EXTRACTED DATA:
·····
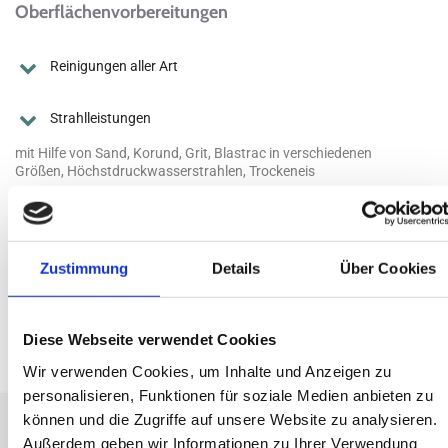
Oberflächenvorbereitungen
Reinigungen aller Art
Strahlleistungen
mit Hilfe von Sand, Korund, Grit, Blastrac in verschiedenen
Größen, Höchstdruckwasserstrahlen, Trockeneis
Entrostungen vollflächig und partiell aller Art
Applikationen mit Hilfe von Pinseln, Rollen, Airless, Airmix,
Zustimmung
Details
Über Cookies
Airspray
Diese Webseite verwendet Cookies
Wir verwenden Cookies, um Inhalte und Anzeigen zu
personalisieren, Funktionen für soziale Medien anbieten zu
können und die Zugriffe auf unsere Website zu analysieren.
Außerdem geben wir Informationen zu Ihrer Verwendung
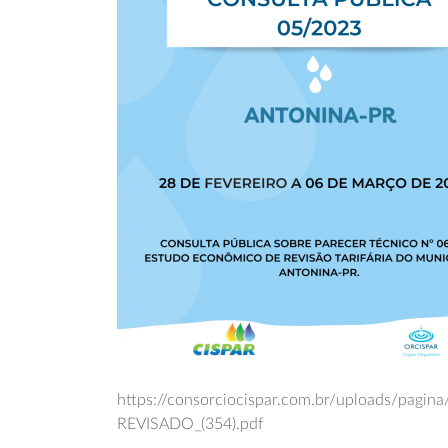
https://consorciocispar.com.br/uploads/pagin
REVISADO_(354).pdf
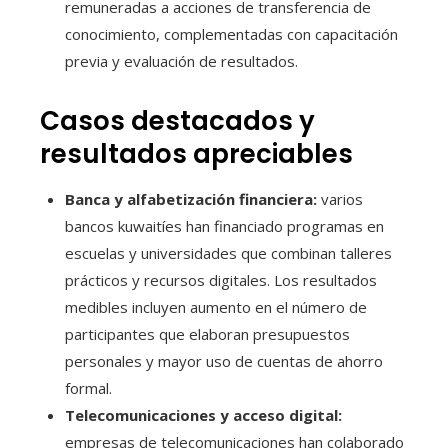
remuneradas a acciones de transferencia de
conocimiento, complementadas con capacitación
previa y evaluación de resultados.
Casos destacados y
resultados apreciables
Banca y alfabetización financiera:
varios
bancos kuwaitíes han financiado programas en
escuelas y universidades que combinan talleres
prácticos y recursos digitales. Los resultados
medibles incluyen aumento en el número de
participantes que elaboran presupuestos
personales y mayor uso de cuentas de ahorro
formal.
Telecomunicaciones y acceso digital:
empresas de telecomunicaciones han colaborado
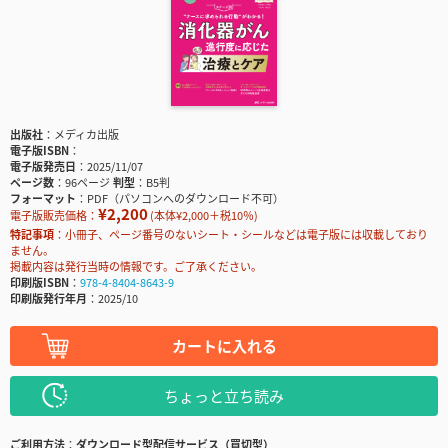
出版社
メディカ出版
電子版ISBN
電子版発売日
2025/11/07
ページ数
96ページ
判型
B5判
フォーマット
PDF（パソコンへのダウンロード不可）
¥2,200
電子版販売価格：
(本体¥2,000＋税10％)
特記事項
小冊子、ページ番号のないシート・シールなどは電子版には収載しており
ません。
掲載内容は発行当時の情報です。ご了承ください。
印刷版ISBN
978-4-8404-8643-9
印刷版発行年月
2025/10
カートに入れる
ちょっと立ち読み
ご利用方法
ダウンロード型配信サービス（買切型）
·····
PROBLEM REQUIREMENTS: Copy the records above exactly, leaving out every picture.

RESPONSE TO THIS EXERCISE:
Oberflächenvorbereitungen
Reinigungen aller Art
Strahlleistungen
mit Hilfe von Sand, Korund, Grit, Blastrac in verschiedenen
Größen, Höchstdruckwasserstrahlen, Trockeneis
Entrostungen vollflächig und partiell aller Art
Applikationen mit Hilfe von Pinseln, Rollen, Airless, Airmix,
Zustimmung
Details
Über Cookies
Airspray
Diese Webseite verwendet Cookies
Wir verwenden Cookies, um Inhalte und Anzeigen zu
personalisieren, Funktionen für soziale Medien anbieten zu
können und die Zugriffe auf unsere Website zu analysieren.
Außerdem geben wir Informationen zu Ihrer Verwendung
https://consorciocispar.com.br/uploads/pagin
REVISADO_(354).pdf
remuneradas a acciones de transferencia de
conocimiento, complementadas con capacitación
previa y evaluación de resultados.
Casos destacados y
resultados apreciables
Banca y alfabetización financiera:
varios
bancos kuwaitíes han financiado programas en
escuelas y universidades que combinan talleres
prácticos y recursos digitales. Los resultados
medibles incluyen aumento en el número de
participantes que elaboran presupuestos
personales y mayor uso de cuentas de ahorro
formal.
Telecomunicaciones y acceso digital:
empresas de telecomunicaciones han colaborado
出版社
メディカ出版
電子版ISBN
電子版発売日
2025/11/07
ページ数
96ページ
判型
B5判
フォーマット
PDF（パソコンへのダウンロード不可）
¥2,200
電子版販売価格：
(本体¥2,000＋税10％)
特記事項
小冊子、ページ番号のないシート・シールなどは電子版には収載しており
ません。
掲載内容は発行当時の情報です。ご了承ください。
印刷版ISBN
978-4-8404-8643-9
印刷版発行年月
2025/10
カートに入れる
ちょっと立ち読み
ご利用方法
ダウンロード型配信サービス（買切型）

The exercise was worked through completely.